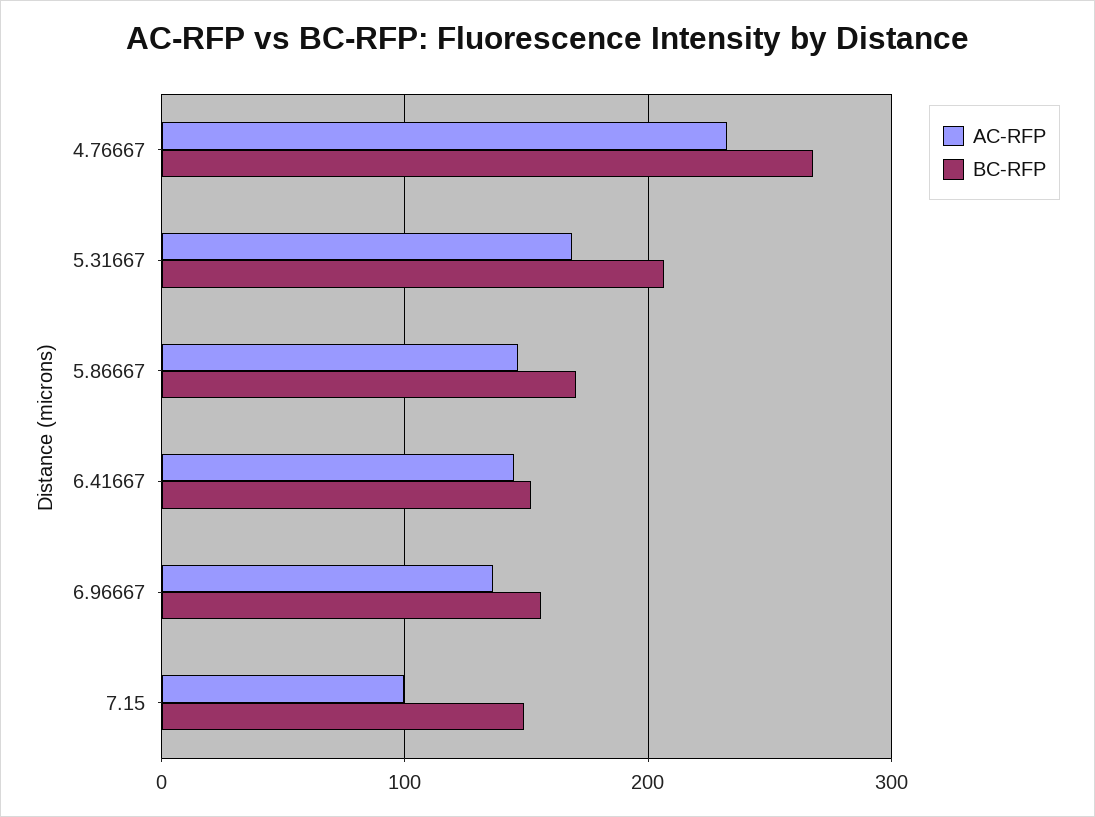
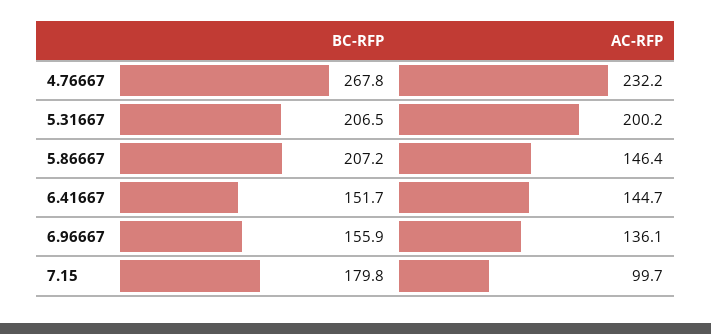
  {
    "AC-RFP": {
      "4.76667": 232.2,
-     "5.31667": 170,
+     "5.31667": 200.2,
      "5.86667": 146.4,
      "6.41667": 144.7,
      "6.96667": 136.1,
      "7.15": 99.7
    },
    "BC-RFP": {
      "4.76667": 267.8,
      "5.31667": 206.5,
-     "5.86667": 170,
+     "5.86667": 207.2,
      "6.41667": 151.7,
      "6.96667": 155.9,
-     "7.15": 150
+     "7.15": 179.8
    }
  }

-*-

◆ What to work on: Would you retype every line shown above exactly, leaving the pictures aside?

◆ Response to the task:
  {
    "AC-RFP": {
      "4.76667": 232.2,
-     "5.31667": 170,
+     "5.31667": 200.2,
      "5.86667": 146.4,
      "6.41667": 144.7,
      "6.96667": 136.1,
      "7.15": 99.7
    },
    "BC-RFP": {
      "4.76667": 267.8,
      "5.31667": 206.5,
-     "5.86667": 170,
+     "5.86667": 207.2,
      "6.41667": 151.7,
      "6.96667": 155.9,
-     "7.15": 150
+     "7.15": 179.8
    }
  }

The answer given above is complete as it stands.